MUJERES QUE SE CANSAN
A mi hermana.
A Sylvia Plath.
A Alejandra.
A Alfonsina.
A todas las mujeres que se cansan
y encuentran su única e irrepetible manera de rebelarse.
A mi hermana.
A Sylvia Plath.
A Alejandra.
A Alfonsina.
A todas las mujeres que se cansan
y encuentran su única e irrepetible manera de rebelarse.
Ella metió la cabeza en el horno, para que el dulce vaho la llevara a la muerte. Ella sabía de la profunda opresión que acompaña al abandono. Lo conocía desde pequeña, sometida al recuerdo ¿amoroso? ¿torturado? ¿perfecto? del padre idealizado.
Cuando llega “su salvador”, “su perfecta mitad masculina”, la claudicación es completa. Un Mesías que redime, somete. Y, por sobre todo las cosas, un Mesías es perfecto. La dominación es doble, triple. Por ser Mesías, por ser perfecto, por ser hombre.
Pero se cansan, las mujeres se cansan. Y ella se cansó también. Del padre perfecto, del Mesías, de “la terrible perfección que no puede tener hijos”. Inició su propia rebelión. Como un ritual solemne, como el arte de morir que ella hacía excepcionalmente bien, preparó su revolución, y ese fue el epitafio. Su manera de rebelarse, de sacudirse del sometimiento que la acompañó toda su vida. Ella metió la cabeza en el horno, y en la muerte, encontró la libertad.
Ella tomó una sobredosis de seconal sódico, para que el dulce sueño la llevara a la muerte.

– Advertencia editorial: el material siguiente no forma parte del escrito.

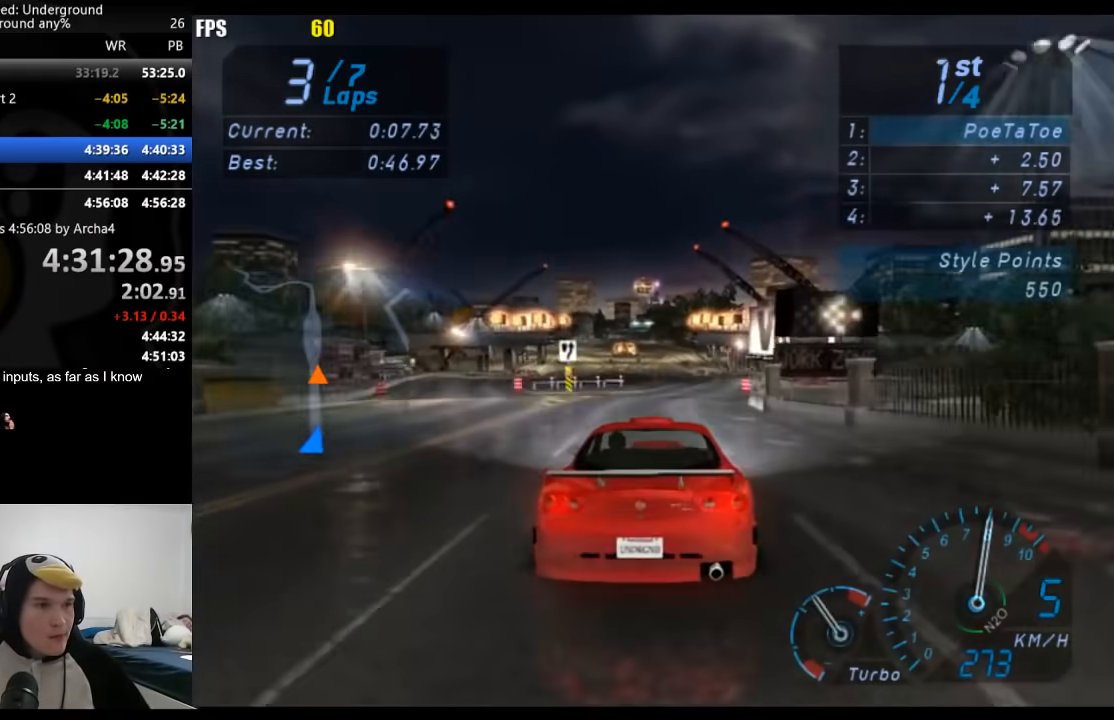
{"buttons": [], "left_stick": "down-left", "right_stick": "center", "events": [[167, "left_stick", "right"], [250, "left_stick", "center"], [433, "left_stick", "down-left"]]}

Decía que fue una nena feliz. Decía ser una mujer feliz. Pero también decía sentirse, por fin, cansada de “jugar al personaje alejandrino”. Sometida por ese personaje alejandrino, que podía coquetear con los devaneos de las anfetaminas, con la pintura, con los somníferos o con la poesía, como si estuviera coqueteando con un hombre. O con una mujer. Sujeta a la imagen de adolescente que el espejo le devolvía todo el tiempo, a pesar de tener treinta años. Claudica ante el miedo de entrar en la adultez. La dominan los prejuicios genéticos y fraternales, y también el snobismo de negar todo el tiempo que esos prejuicios eran parte de su mundo, y que por eso se negaba a sí misma, porque esos prejuicios la sometían.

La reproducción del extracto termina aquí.